Ama YSK, bir yetki aşımıyla kendisini kanun koyucu yerine koyup, kanunda açıkça yazılı olan bu kuralı, bir genelgeyle kaldırdı.

Şimdi referandumu şaibeli kılan da budur.”

Bu yaygaranın taşıyıcı ve çoğaltıcısı olan, yazan, çizen, söyleyen tüm unsurlarına şunu soralım; Size hem de yasal, filigranlı ve mühürlü bir, bin ya da milyon adet oy pusulası verilsin. Sadece önceden tespit edilmiş kayıtlı seçmenlerin, kimlik ve imza karşılığında, resmi görevliler ve bütün parti müşahitlerinin gözleri önünde, üstelik şeffaf sandıklarda oy kullanabildiği bir seçim düzeninde bu oyları sisteme sokmanız gerekiyor. Saat 17:00'de şeffaf sandıklar partili ve görevlilerin refakatinde açıldı, oylar tek tek her parti temsilcisinin onayından geçerek sayıldı, tutanakla ve ortak imzalarla kayıt altına alındı. Hangi sandık numarasından kime kaç oy çıktığı, anında, hem YSK'nın, hem her partinin sistemine işlendi.
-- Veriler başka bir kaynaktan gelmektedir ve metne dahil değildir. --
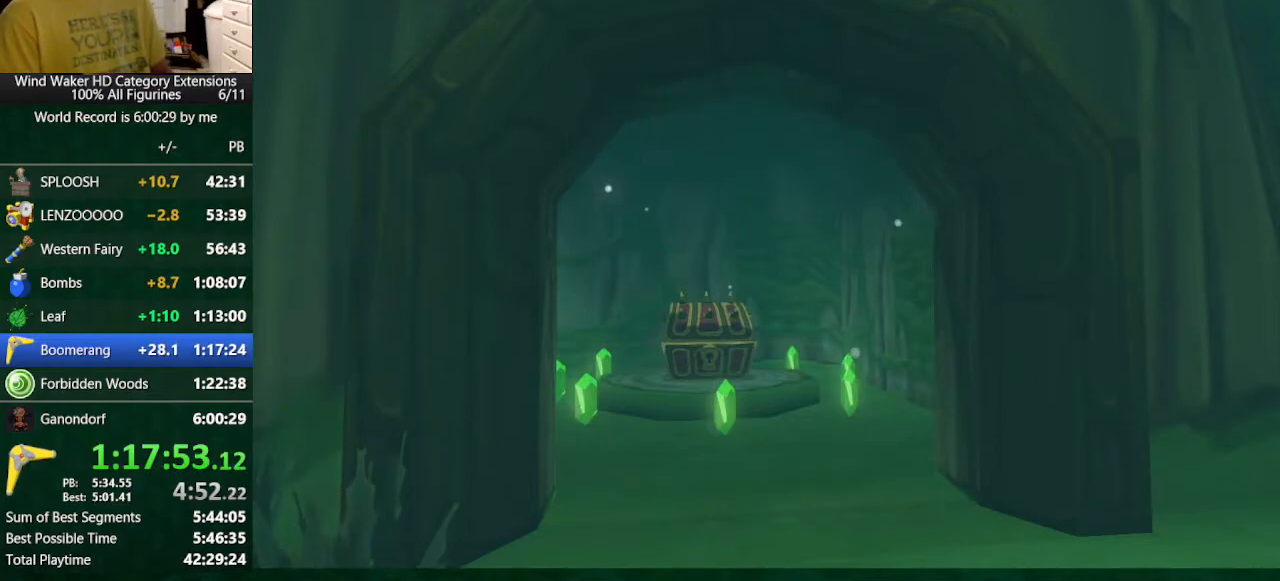
{"buttons": ["B"], "left_stick": "up-right", "right_stick": "center", "events": [[133, "left_stick", "up-left"], [200, "left_stick", "up"], [333, "left_stick", "down-right"], [400, "left_stick", "down-left"], [500, "B", "down"], [500, "left_stick", "up-right"]]}
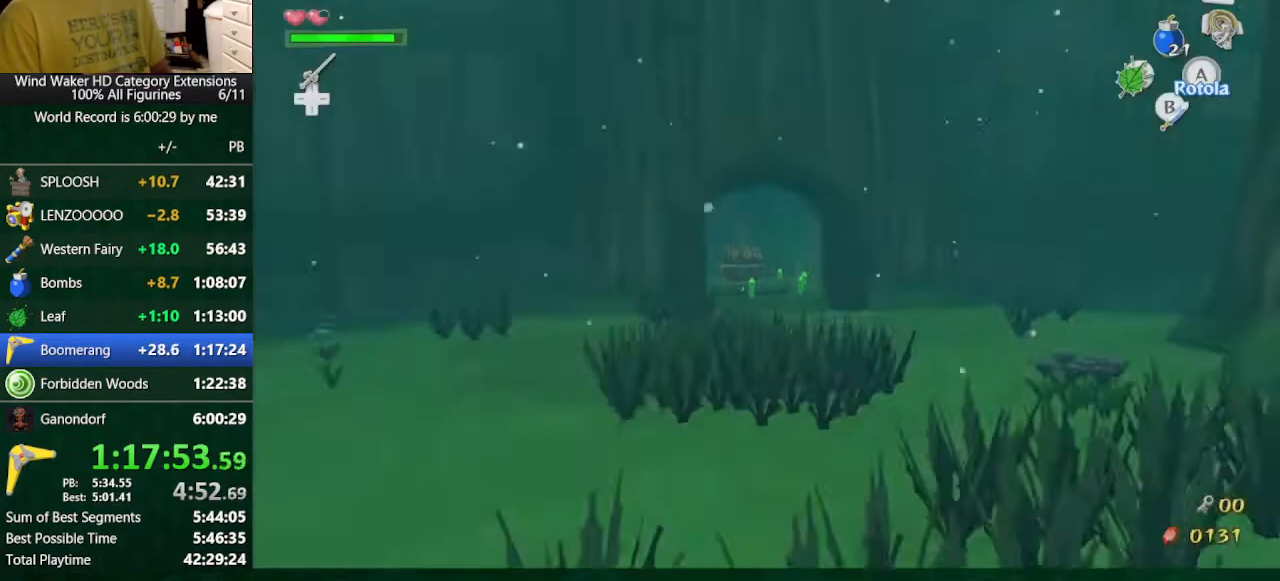
{"buttons": [], "left_stick": "center", "right_stick": "down", "events": [[67, "B", "up"], [167, "left_stick", "center"], [267, "right_stick", "down"]]}
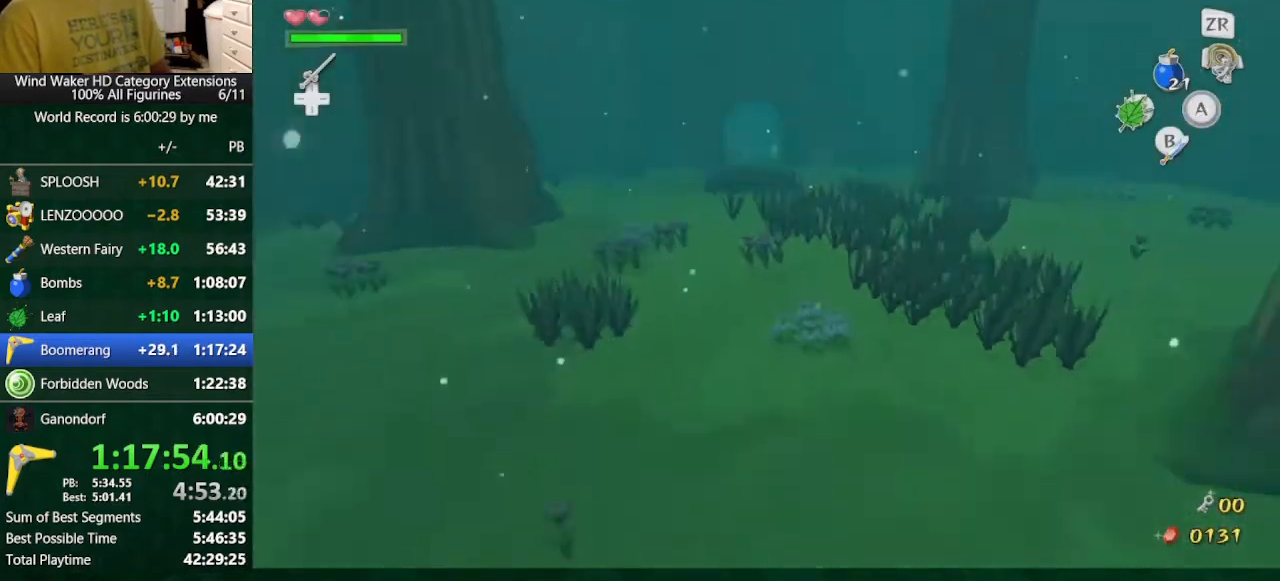
{"buttons": [], "left_stick": "down-right", "right_stick": "center", "events": [[267, "left_stick", "down-right"], [433, "right_stick", "center"]]}
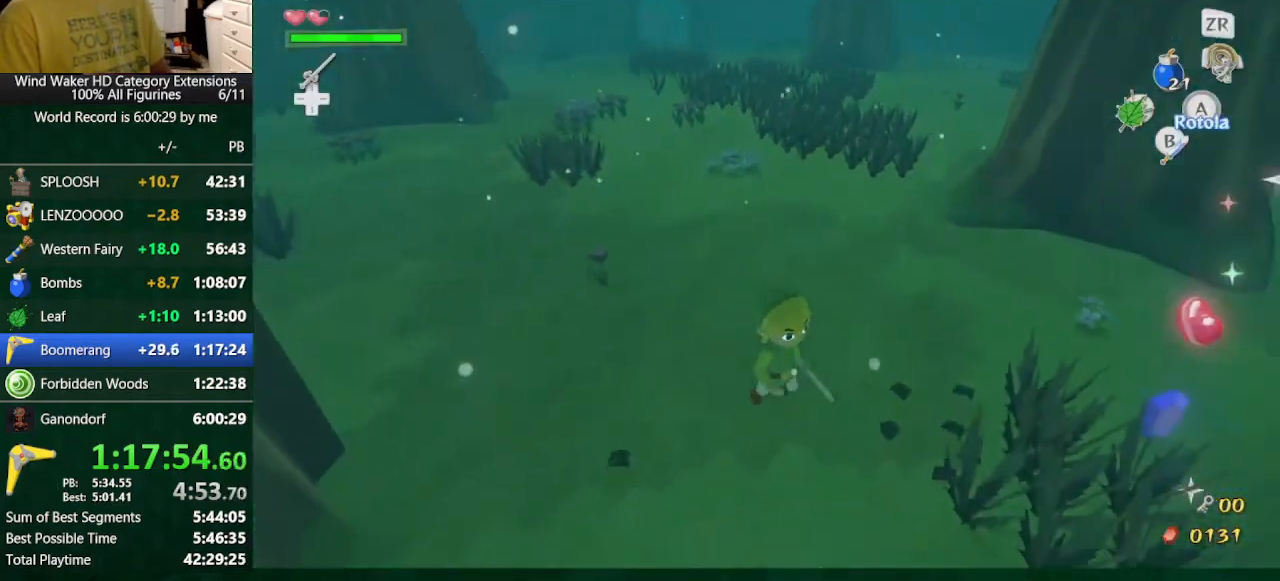
{"buttons": [], "left_stick": "left", "right_stick": "up-left", "events": [[333, "left_stick", "down"], [467, "left_stick", "left"], [500, "right_stick", "up-left"]]}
Tek bir tutarsızlık bile derhal bütün sistemin alarm sirenlerini çaldıracak. Şimdi elinizdeki  o oy pusulalarıyla uçak mı yaparsınız, gemi mi, kurbağa mı? 

 

İste bu yüzden sizin üzerinizde şaibe yok. Çünkü şaibe için şüphe gerekir. Sizin aslında ne olduğunuz ve ne yapmak istediğiniz hakkında hiç  kimsenin zihninde şüphe yok!